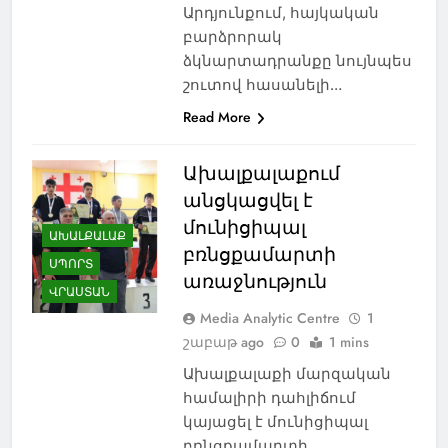
Արդյունքում, հայկական
բարձրորակ
ձկնարտադրանքը նույնպես
շուտով հասանելի…
Read More
Ախալքալաքում
անցկացվել է
մունիցիպալ
ԱԽԱԼՔԱԼԱՔ
բռնցքամարտի
ՍՊՈՐՏ
առաջնություն
ՎՐԱՍՏԱՆ
Media Analytic Centre
1
շաբաթ ago
0
1 mins
Ախալքալաքի մարզական
համալիրի դահլիճում
կայացել է մունիցիպալ
բռնցքամարտի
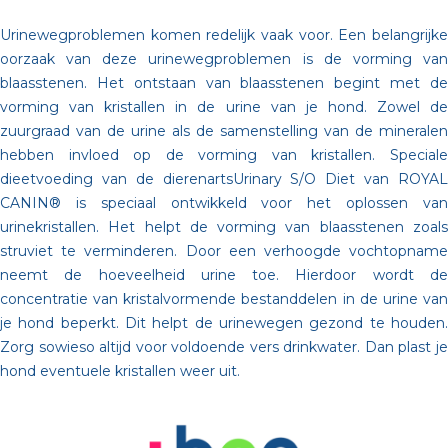
Urinewegproblemen komen redelijk vaak voor. Een belangrijke
oorzaak van deze urinewegproblemen is de vorming van
blaasstenen. Het ontstaan van blaasstenen begint met de
vorming van kristallen in de urine van je hond. Zowel de
zuurgraad van de urine als de samenstelling van de mineralen
hebben invloed op de vorming van kristallen. Speciale
dieetvoeding van de dierenartsUrinary S/O Diet van ROYAL
CANIN® is speciaal ontwikkeld voor het oplossen van
urinekristallen. Het helpt de vorming van blaasstenen zoals
struviet te verminderen. Door een verhoogde vochtopname
neemt de hoeveelheid urine toe. Hierdoor wordt de
concentratie van kristalvormende bestanddelen in de urine van
je hond beperkt. Dit helpt de urinewegen gezond te houden.
Zorg sowieso altijd voor voldoende vers drinkwater. Dan plast je
hond eventuele kristallen weer uit.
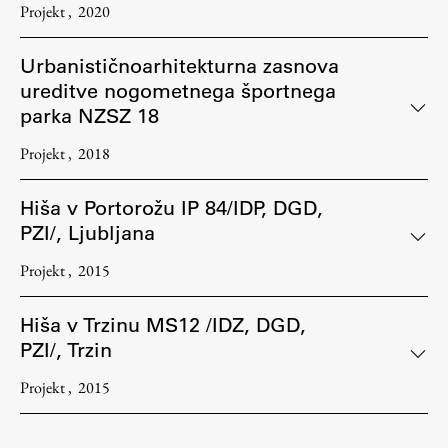
Projekt
2020
Urbanističnoarhitekturna zasnova
ureditve nogometnega športnega
parka NZSZ 18
Projekt
2018
Hiša v Portorožu IP 84/IDP, DGD,
PZI/, Ljubljana
Projekt
2015
Hiša v Trzinu MS12 /IDZ, DGD,
PZI/, Trzin
Projekt
2015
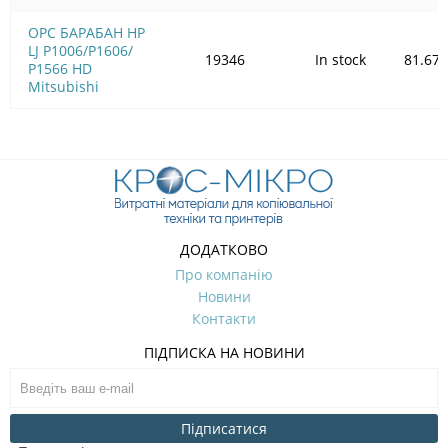
OPC БАРАБАН HP
LJ P1006/Р1606/
19346
In stock
81.67
Р1566 HD
Mitsubishi
ДОДАТКОВО
Про компанію
Новини
Контакти
ПІДПИСКА НА НОВИНИ
Підписатися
|---|
Assignment: Which lines above hold the word "Hiša"? Copy each of them.

Output for this task:
Hiša v Portorožu IP 84/IDP, DGD,
Hiša v Trzinu MS12 /IDZ, DGD,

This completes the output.